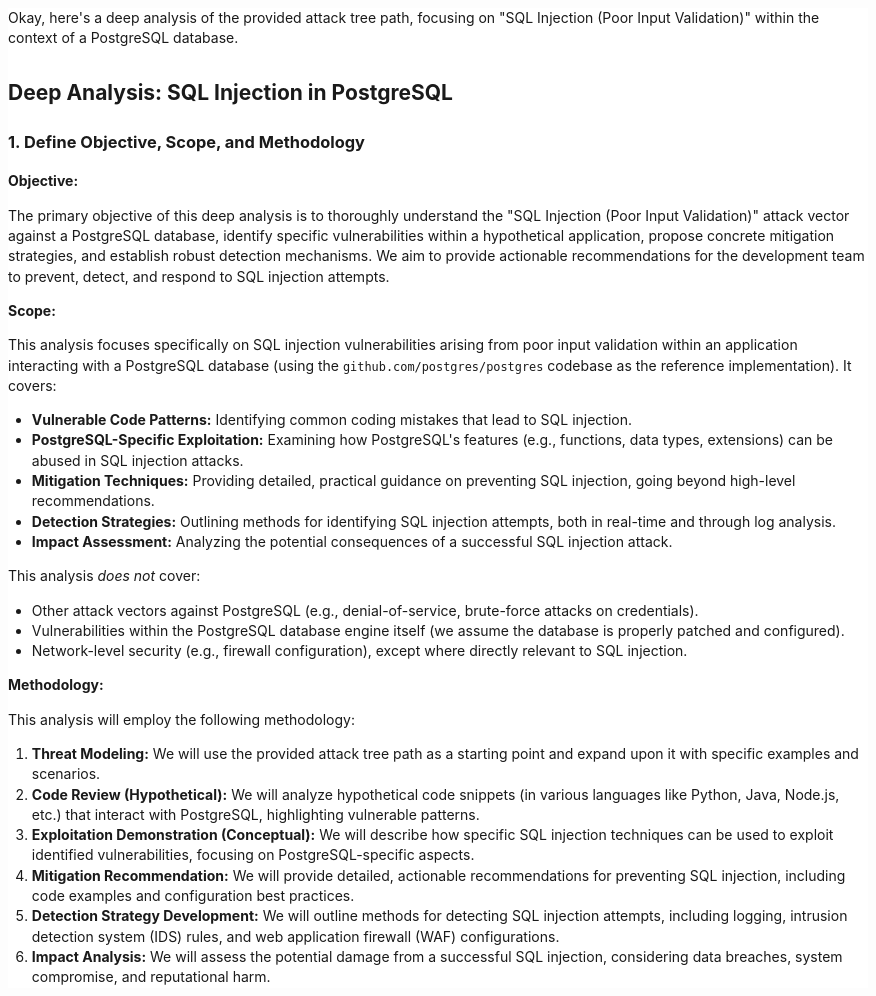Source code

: Okay, here's a deep analysis of the provided attack tree path, focusing on "SQL Injection (Poor Input Validation)" within the context of a PostgreSQL database.

## Deep Analysis: SQL Injection in PostgreSQL

### 1. Define Objective, Scope, and Methodology

**Objective:**

The primary objective of this deep analysis is to thoroughly understand the "SQL Injection (Poor Input Validation)" attack vector against a PostgreSQL database, identify specific vulnerabilities within a hypothetical application, propose concrete mitigation strategies, and establish robust detection mechanisms.  We aim to provide actionable recommendations for the development team to prevent, detect, and respond to SQL injection attempts.

**Scope:**

This analysis focuses specifically on SQL injection vulnerabilities arising from poor input validation within an application interacting with a PostgreSQL database (using the `github.com/postgres/postgres` codebase as the reference implementation).  It covers:

*   **Vulnerable Code Patterns:**  Identifying common coding mistakes that lead to SQL injection.
*   **PostgreSQL-Specific Exploitation:**  Examining how PostgreSQL's features (e.g., functions, data types, extensions) can be abused in SQL injection attacks.
*   **Mitigation Techniques:**  Providing detailed, practical guidance on preventing SQL injection, going beyond high-level recommendations.
*   **Detection Strategies:**  Outlining methods for identifying SQL injection attempts, both in real-time and through log analysis.
*   **Impact Assessment:**  Analyzing the potential consequences of a successful SQL injection attack.

This analysis *does not* cover:

*   Other attack vectors against PostgreSQL (e.g., denial-of-service, brute-force attacks on credentials).
*   Vulnerabilities within the PostgreSQL database engine itself (we assume the database is properly patched and configured).
*   Network-level security (e.g., firewall configuration), except where directly relevant to SQL injection.

**Methodology:**

This analysis will employ the following methodology:

1.  **Threat Modeling:**  We will use the provided attack tree path as a starting point and expand upon it with specific examples and scenarios.
2.  **Code Review (Hypothetical):**  We will analyze hypothetical code snippets (in various languages like Python, Java, Node.js, etc.) that interact with PostgreSQL, highlighting vulnerable patterns.
3.  **Exploitation Demonstration (Conceptual):**  We will describe how specific SQL injection techniques can be used to exploit identified vulnerabilities, focusing on PostgreSQL-specific aspects.
4.  **Mitigation Recommendation:**  We will provide detailed, actionable recommendations for preventing SQL injection, including code examples and configuration best practices.
5.  **Detection Strategy Development:**  We will outline methods for detecting SQL injection attempts, including logging, intrusion detection system (IDS) rules, and web application firewall (WAF) configurations.
6.  **Impact Analysis:** We will assess the potential damage from a successful SQL injection, considering data breaches, system compromise, and reputational harm.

------------------------------------

* **Request**: The entries above need to be transcribed word for word, and the pictures stay out.

* **Answer below**:
Source code

: Okay, here's a deep analysis of the provided attack tree path, focusing on "SQL Injection (Poor Input Validation)" within the context of a PostgreSQL database.

## Deep Analysis: SQL Injection in PostgreSQL

### 1. Define Objective, Scope, and Methodology

**Objective:**

The primary objective of this deep analysis is to thoroughly understand the "SQL Injection (Poor Input Validation)" attack vector against a PostgreSQL database, identify specific vulnerabilities within a hypothetical application, propose concrete mitigation strategies, and establish robust detection mechanisms.  We aim to provide actionable recommendations for the development team to prevent, detect, and respond to SQL injection attempts.

**Scope:**

This analysis focuses specifically on SQL injection vulnerabilities arising from poor input validation within an application interacting with a PostgreSQL database (using the `github.com/postgres/postgres` codebase as the reference implementation).  It covers:

*   **Vulnerable Code Patterns:**  Identifying common coding mistakes that lead to SQL injection.
*   **PostgreSQL-Specific Exploitation:**  Examining how PostgreSQL's features (e.g., functions, data types, extensions) can be abused in SQL injection attacks.
*   **Mitigation Techniques:**  Providing detailed, practical guidance on preventing SQL injection, going beyond high-level recommendations.
*   **Detection Strategies:**  Outlining methods for identifying SQL injection attempts, both in real-time and through log analysis.
*   **Impact Assessment:**  Analyzing the potential consequences of a successful SQL injection attack.

This analysis *does not* cover:

*   Other attack vectors against PostgreSQL (e.g., denial-of-service, brute-force attacks on credentials).
*   Vulnerabilities within the PostgreSQL database engine itself (we assume the database is properly patched and configured).
*   Network-level security (e.g., firewall configuration), except where directly relevant to SQL injection.

**Methodology:**

This analysis will employ the following methodology:

1.  **Threat Modeling:**  We will use the provided attack tree path as a starting point and expand upon it with specific examples and scenarios.
2.  **Code Review (Hypothetical):**  We will analyze hypothetical code snippets (in various languages like Python, Java, Node.js, etc.) that interact with PostgreSQL, highlighting vulnerable patterns.
3.  **Exploitation Demonstration (Conceptual):**  We will describe how specific SQL injection techniques can be used to exploit identified vulnerabilities, focusing on PostgreSQL-specific aspects.
4.  **Mitigation Recommendation:**  We will provide detailed, actionable recommendations for preventing SQL injection, including code examples and configuration best practices.
5.  **Detection Strategy Development:**  We will outline methods for detecting SQL injection attempts, including logging, intrusion detection system (IDS) rules, and web application firewall (WAF) configurations.
6.  **Impact Analysis:** We will assess the potential damage from a successful SQL injection, considering data breaches, system compromise, and reputational harm.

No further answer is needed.